Besides this innovative and insightful assessment of Civil War combat, "Roll-Call to Destiny" offers plenty of more traditional military history in the form of stirring narratives of dramatic episodes peopled by soldiers whose courage and skill rose to the occasion - or sometimes did not. This is a book that should be of great interest and value to anyone seriously interested in the real nature of fighting during the American Civil War. Even those who think that they have already read everything there is to be said on the subject will come away with new information and ideas. This is definitely a book that deserves a strong thumbs-up.
Burnside's Fight: The Struggle for Matthews Hill is a fine description of how a Brigade acts in battle. This is a detailed account of what it takes to handle a Brigade keeping in mind the condition of your men and trying to counter action's of the enemy. While detailed, the account is never boring and places us next to the commander during the fight. Burnside's Fight: The Advance to Bull Run Battlefield is a fresh look at the problems associated with marching inexperienced soldiers and trying to maintain a schedule. The Second Minnesota Infantry at Missionary Ridge and the Attack and Defense of Fort Sanders, round out the chapters on infantry combat. Each makes a real and unique contribution to understanding this experience.

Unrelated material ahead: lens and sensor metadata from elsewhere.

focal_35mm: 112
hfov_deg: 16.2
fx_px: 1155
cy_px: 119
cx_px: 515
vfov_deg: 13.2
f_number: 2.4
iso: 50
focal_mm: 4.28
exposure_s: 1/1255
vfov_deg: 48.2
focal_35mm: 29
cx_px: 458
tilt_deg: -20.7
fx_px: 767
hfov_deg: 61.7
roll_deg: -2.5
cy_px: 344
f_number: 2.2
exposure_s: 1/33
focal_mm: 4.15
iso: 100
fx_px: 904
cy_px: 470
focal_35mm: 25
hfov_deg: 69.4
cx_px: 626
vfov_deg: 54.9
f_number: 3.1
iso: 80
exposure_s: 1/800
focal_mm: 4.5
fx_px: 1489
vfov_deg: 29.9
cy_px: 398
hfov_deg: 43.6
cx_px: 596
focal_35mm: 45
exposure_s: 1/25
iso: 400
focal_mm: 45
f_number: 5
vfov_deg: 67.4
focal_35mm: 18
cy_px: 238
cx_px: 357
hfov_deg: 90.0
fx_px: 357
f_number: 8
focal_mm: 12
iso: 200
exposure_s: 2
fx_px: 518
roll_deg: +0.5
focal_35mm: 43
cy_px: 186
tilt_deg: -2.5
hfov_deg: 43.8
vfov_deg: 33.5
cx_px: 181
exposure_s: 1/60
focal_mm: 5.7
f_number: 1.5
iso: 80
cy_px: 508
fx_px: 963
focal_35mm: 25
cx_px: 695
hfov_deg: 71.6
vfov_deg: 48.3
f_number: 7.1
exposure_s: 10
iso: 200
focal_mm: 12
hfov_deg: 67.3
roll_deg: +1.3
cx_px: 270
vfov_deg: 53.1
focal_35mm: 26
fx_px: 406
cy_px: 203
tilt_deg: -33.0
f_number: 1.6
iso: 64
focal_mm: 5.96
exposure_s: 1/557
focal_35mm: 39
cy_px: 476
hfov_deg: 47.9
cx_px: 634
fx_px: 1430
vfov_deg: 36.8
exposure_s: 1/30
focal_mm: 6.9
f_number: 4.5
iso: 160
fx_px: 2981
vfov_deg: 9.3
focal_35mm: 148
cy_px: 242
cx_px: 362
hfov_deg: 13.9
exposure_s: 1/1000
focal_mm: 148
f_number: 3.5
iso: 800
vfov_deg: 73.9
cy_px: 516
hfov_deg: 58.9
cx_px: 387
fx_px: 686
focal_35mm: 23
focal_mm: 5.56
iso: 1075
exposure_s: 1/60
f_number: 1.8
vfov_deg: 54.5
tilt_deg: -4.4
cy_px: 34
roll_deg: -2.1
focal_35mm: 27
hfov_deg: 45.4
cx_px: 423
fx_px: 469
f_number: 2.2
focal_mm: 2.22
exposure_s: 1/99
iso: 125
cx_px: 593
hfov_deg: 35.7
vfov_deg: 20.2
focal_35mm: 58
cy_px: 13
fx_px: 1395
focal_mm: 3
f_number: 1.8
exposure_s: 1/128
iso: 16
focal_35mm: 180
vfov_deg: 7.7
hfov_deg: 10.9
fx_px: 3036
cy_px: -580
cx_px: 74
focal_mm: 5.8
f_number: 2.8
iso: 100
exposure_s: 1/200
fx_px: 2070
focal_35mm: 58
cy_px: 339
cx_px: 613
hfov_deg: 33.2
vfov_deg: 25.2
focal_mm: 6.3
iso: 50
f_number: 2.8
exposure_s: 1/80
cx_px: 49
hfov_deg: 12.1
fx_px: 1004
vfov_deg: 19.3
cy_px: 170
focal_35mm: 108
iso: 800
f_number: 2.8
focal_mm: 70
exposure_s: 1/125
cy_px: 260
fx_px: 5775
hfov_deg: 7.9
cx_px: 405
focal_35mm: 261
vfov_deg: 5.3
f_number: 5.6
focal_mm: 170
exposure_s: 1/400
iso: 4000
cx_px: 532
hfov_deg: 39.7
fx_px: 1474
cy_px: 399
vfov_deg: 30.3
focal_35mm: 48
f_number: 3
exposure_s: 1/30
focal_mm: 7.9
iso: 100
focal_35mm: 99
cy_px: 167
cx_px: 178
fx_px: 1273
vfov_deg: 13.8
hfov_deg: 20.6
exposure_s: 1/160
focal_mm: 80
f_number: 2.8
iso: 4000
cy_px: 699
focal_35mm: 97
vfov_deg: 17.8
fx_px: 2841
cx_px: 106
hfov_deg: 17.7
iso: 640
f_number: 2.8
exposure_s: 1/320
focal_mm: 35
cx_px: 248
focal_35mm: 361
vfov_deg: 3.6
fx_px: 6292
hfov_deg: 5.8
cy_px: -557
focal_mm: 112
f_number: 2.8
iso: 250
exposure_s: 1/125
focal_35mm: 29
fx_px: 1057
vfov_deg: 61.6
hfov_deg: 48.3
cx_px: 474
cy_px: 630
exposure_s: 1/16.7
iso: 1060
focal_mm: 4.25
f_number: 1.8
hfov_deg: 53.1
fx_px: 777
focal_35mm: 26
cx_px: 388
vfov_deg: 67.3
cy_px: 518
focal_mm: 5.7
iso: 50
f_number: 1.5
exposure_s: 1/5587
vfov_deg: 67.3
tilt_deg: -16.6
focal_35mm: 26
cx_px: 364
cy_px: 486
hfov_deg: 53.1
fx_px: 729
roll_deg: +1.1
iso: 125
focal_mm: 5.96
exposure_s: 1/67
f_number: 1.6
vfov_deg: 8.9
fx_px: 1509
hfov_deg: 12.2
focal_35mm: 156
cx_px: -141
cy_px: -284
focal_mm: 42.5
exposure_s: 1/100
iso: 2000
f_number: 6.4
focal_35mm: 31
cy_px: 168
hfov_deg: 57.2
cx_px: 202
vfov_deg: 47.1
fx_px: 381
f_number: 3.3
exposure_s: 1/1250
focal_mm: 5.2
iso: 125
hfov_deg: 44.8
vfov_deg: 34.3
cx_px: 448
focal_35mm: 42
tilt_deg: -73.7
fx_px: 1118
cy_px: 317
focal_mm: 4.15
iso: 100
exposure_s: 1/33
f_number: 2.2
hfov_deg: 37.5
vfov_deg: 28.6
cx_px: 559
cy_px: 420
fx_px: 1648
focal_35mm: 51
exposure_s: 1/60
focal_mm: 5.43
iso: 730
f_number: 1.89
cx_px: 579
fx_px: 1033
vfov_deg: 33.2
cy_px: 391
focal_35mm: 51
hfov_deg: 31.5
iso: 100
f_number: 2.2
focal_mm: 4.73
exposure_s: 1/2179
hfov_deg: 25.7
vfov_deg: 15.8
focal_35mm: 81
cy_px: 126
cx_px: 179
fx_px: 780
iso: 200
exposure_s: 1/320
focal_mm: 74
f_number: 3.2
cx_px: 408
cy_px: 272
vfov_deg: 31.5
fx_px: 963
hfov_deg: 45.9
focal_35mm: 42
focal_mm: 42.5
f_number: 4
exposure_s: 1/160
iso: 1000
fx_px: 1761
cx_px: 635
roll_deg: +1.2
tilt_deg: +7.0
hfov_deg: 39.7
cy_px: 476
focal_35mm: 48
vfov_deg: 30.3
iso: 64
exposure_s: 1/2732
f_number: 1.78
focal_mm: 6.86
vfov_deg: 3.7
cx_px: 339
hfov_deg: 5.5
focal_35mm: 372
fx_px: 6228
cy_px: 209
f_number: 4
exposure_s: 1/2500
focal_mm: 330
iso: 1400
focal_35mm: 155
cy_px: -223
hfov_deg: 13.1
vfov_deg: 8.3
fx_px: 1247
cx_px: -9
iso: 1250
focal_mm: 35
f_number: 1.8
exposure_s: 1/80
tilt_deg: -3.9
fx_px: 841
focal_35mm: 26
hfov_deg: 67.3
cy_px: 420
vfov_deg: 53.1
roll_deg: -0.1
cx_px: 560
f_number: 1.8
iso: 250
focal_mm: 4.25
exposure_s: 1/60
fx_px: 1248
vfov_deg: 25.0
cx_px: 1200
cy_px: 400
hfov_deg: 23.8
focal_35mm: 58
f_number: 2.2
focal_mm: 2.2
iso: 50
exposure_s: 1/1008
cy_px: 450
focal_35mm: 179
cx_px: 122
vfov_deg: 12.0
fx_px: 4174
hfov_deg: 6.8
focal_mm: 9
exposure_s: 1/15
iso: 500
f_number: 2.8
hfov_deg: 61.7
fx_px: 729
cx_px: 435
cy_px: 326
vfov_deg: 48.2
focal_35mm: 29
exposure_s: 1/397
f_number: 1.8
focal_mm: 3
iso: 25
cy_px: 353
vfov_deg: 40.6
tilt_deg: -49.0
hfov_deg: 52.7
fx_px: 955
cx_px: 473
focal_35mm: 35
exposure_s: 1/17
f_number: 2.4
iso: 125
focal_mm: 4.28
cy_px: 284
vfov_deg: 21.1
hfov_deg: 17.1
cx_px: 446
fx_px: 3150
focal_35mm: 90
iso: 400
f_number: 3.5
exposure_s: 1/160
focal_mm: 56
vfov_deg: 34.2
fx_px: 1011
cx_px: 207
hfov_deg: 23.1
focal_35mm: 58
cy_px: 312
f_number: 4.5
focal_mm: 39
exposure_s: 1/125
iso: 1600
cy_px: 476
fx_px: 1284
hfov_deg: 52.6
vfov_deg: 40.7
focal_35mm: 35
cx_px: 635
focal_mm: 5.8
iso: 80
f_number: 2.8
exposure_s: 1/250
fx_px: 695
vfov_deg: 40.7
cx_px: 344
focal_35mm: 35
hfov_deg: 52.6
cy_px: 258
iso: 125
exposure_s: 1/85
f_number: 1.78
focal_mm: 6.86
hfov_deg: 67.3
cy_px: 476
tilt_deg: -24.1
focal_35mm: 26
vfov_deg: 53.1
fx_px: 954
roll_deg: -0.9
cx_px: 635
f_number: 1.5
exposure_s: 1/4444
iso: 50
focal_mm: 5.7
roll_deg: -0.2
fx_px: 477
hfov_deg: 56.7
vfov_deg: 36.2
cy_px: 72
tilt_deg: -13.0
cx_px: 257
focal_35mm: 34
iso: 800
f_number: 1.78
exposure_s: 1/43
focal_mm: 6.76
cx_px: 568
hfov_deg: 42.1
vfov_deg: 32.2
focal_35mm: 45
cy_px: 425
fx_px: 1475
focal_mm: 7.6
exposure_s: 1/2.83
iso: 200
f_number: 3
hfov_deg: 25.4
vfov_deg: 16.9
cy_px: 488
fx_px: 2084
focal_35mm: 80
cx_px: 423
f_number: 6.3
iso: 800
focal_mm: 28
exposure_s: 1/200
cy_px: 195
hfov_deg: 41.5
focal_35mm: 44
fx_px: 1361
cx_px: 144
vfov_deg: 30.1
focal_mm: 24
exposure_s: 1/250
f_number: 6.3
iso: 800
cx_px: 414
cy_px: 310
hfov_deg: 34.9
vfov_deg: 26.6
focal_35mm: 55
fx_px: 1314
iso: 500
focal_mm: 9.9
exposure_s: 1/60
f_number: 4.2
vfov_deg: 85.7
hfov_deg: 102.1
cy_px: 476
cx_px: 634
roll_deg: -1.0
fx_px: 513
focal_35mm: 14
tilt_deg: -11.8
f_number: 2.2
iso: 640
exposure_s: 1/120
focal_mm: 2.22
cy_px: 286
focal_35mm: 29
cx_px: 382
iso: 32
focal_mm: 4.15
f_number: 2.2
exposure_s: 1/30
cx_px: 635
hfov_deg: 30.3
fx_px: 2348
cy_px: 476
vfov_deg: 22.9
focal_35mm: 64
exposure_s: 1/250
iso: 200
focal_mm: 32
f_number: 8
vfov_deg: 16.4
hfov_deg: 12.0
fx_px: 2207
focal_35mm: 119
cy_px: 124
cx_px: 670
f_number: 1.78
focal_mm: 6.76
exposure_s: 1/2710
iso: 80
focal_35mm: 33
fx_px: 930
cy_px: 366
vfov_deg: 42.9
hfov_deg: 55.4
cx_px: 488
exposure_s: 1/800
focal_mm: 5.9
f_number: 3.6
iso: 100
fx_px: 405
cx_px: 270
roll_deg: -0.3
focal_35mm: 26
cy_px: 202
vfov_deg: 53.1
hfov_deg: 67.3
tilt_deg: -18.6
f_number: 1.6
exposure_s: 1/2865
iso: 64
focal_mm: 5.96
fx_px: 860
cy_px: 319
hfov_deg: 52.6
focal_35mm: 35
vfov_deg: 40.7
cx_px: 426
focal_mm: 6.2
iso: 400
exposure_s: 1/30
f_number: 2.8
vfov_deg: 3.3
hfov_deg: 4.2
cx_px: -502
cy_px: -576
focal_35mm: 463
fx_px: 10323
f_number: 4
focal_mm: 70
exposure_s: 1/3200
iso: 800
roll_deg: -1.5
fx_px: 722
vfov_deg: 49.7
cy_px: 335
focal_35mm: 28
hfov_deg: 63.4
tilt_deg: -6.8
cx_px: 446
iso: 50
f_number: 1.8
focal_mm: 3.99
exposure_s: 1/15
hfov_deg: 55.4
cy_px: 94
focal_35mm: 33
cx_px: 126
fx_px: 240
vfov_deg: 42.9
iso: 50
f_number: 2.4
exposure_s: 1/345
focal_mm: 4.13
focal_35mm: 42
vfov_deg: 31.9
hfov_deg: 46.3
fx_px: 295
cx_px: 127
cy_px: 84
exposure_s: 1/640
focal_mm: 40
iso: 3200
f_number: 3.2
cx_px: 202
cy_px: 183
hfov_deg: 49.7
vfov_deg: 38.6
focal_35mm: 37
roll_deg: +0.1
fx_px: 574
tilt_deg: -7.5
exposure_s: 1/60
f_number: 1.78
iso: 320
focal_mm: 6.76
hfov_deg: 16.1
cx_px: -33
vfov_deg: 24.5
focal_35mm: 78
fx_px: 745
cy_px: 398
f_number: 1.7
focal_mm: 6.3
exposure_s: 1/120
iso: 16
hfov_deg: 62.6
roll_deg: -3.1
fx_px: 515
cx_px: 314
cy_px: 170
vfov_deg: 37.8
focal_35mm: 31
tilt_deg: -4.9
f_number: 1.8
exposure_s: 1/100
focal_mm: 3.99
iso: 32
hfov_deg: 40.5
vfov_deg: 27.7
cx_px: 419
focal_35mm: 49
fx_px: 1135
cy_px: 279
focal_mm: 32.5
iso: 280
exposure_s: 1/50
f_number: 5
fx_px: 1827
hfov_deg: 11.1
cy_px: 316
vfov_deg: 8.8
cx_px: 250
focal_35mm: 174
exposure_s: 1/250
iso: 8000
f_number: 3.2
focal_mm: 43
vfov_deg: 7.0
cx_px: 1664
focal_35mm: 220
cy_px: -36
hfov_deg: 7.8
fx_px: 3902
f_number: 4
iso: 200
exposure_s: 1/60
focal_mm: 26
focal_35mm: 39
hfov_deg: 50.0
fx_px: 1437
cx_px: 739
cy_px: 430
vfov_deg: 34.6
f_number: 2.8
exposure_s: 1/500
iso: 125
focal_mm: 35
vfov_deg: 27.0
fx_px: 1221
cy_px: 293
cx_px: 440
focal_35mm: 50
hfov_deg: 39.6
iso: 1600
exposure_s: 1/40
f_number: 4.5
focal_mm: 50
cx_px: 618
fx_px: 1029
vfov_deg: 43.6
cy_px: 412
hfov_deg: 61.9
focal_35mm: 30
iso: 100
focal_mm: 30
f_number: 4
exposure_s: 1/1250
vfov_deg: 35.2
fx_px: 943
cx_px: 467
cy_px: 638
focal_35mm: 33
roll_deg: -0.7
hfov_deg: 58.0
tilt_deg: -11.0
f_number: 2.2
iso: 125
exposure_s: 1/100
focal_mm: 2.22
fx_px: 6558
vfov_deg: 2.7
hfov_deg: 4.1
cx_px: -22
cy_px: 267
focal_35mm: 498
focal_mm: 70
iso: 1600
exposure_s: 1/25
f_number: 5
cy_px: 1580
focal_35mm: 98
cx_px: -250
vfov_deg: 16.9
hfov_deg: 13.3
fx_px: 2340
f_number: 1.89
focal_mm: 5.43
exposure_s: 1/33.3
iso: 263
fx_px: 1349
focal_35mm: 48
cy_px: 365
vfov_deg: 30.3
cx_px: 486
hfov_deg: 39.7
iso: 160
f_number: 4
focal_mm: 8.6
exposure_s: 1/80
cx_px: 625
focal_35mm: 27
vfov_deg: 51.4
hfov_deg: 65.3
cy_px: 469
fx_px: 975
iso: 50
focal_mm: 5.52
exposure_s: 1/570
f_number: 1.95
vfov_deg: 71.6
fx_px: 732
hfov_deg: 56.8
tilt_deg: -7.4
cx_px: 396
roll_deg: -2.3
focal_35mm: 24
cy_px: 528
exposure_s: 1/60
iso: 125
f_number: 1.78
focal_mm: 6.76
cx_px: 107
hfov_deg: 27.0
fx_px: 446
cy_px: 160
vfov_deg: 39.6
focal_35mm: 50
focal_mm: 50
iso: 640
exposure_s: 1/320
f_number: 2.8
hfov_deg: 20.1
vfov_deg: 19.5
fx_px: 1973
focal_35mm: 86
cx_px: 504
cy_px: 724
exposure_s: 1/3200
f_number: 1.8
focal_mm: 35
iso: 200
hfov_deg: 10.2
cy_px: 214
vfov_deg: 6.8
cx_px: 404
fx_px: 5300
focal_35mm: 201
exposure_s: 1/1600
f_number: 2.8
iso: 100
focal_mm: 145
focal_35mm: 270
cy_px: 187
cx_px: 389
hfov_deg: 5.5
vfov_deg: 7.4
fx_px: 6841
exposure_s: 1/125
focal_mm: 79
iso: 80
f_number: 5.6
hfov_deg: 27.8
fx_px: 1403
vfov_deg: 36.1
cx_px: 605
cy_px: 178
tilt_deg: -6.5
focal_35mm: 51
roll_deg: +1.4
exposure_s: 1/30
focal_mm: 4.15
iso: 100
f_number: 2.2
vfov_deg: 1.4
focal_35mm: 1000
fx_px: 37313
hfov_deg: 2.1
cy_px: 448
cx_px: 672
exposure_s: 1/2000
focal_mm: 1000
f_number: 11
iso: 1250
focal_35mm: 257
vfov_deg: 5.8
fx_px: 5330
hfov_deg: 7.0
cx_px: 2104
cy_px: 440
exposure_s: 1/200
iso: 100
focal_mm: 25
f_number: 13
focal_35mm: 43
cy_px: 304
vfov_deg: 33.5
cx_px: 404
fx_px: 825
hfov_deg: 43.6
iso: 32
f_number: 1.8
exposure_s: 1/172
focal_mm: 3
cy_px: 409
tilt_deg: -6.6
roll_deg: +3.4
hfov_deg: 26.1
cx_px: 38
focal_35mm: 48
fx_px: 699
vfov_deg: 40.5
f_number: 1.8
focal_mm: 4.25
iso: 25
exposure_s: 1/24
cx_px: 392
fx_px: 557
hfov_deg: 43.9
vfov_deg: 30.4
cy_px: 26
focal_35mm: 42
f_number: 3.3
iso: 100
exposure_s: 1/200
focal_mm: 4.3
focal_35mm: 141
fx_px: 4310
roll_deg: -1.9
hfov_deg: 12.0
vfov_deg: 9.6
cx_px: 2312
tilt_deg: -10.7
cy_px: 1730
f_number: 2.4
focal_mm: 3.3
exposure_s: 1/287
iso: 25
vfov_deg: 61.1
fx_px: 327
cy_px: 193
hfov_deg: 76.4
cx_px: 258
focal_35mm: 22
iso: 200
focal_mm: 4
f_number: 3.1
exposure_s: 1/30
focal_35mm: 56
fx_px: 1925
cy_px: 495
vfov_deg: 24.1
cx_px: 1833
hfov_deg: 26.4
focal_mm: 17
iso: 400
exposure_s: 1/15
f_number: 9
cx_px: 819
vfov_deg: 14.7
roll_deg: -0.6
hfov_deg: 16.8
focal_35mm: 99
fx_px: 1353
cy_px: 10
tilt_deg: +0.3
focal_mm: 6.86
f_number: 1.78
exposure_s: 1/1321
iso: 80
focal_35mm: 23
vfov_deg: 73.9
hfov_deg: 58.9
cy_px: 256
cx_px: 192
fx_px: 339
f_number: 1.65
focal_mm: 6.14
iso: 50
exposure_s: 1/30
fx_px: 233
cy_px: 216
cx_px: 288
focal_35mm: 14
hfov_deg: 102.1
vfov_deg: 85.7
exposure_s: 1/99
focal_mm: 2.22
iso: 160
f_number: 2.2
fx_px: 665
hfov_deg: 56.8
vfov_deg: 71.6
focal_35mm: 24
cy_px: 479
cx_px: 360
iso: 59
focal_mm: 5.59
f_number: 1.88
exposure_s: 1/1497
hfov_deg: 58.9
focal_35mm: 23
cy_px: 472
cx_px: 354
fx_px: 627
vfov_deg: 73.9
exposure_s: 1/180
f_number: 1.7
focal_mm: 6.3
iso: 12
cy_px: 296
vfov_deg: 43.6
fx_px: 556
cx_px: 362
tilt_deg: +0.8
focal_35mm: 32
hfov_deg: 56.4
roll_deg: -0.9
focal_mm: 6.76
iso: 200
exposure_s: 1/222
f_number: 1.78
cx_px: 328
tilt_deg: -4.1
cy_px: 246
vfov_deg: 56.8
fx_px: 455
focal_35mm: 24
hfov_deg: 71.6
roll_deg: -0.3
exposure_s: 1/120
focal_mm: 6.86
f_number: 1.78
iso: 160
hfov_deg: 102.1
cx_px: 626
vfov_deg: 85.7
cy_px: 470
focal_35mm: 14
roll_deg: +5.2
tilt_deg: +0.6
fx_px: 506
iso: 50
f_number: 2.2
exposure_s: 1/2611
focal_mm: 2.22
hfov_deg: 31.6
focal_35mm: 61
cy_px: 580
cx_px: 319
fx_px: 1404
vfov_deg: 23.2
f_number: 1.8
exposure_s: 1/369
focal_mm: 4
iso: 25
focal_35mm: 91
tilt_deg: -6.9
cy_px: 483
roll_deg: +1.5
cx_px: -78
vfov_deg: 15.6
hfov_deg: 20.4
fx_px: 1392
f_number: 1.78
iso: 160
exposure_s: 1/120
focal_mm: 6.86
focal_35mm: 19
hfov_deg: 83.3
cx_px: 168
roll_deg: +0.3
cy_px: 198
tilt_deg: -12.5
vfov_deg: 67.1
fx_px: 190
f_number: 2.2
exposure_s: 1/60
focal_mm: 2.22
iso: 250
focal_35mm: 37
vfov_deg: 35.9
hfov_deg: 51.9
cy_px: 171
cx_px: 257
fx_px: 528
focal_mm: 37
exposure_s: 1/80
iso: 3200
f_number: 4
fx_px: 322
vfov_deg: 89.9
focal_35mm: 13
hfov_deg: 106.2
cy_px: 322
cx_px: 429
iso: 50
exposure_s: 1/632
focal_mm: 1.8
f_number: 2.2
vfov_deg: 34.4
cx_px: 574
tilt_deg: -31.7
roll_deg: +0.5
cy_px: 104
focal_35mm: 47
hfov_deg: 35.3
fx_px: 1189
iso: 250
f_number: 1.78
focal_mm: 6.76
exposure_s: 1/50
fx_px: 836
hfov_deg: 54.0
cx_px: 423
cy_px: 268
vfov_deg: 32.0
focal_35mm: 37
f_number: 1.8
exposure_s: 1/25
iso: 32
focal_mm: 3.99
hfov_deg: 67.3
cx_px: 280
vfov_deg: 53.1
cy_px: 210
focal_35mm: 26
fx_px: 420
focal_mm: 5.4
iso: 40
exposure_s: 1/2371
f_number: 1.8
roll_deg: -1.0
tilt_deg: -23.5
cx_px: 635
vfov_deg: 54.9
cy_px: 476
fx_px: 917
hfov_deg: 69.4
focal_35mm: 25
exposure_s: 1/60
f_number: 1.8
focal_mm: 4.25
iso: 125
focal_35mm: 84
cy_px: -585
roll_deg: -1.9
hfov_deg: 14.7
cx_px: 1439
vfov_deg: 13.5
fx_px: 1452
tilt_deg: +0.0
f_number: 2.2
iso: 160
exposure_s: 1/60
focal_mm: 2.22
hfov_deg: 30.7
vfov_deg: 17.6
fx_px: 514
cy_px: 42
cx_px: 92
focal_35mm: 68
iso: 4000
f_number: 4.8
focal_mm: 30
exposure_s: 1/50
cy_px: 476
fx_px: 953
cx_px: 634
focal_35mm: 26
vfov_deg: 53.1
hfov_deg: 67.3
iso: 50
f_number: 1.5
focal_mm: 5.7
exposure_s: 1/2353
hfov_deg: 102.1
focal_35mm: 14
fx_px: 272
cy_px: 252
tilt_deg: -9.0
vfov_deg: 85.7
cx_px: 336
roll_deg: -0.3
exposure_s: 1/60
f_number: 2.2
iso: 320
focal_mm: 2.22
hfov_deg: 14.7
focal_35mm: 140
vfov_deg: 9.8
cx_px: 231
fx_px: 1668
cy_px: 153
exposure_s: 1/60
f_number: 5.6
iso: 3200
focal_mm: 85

Artillery is not ignored. The Washington Artillery on Mare's Heights gives us the experience of working guns under infantry fire. The artillery's complex dance receives just enough detail to make us understand what losing a trained man means. Webster's Parrotts and the Attack against Arkansas Post, give us an account of how deadly good artillery fire is and how guns can dominate the battlefield.
The chapters on cavalry are not on the same level as the infantry and artillery chapters. Cavalry versus Cavalry at Gettysburg, while not poor, has seen much better treatments. Little new is presented here. This is the weakest chapter in the book. However, the chapter on the Seventh South Carolina at Darbytown Road captures the grim reality of being the underdog but refusing to accept defeat because of it. The reality of the Overland Campaign is brought home as the Seventh is forced to retake ground lost the previous day.
The book contains a number of Tactical Observation sections that both help place the action and expand on the lessons learned and problems encountered. These give the reader a good idea of the why things happen which increases our understanding of the what. This is an excellent book and will increase the readers understanding of the problems, processes and realities of the Civil War.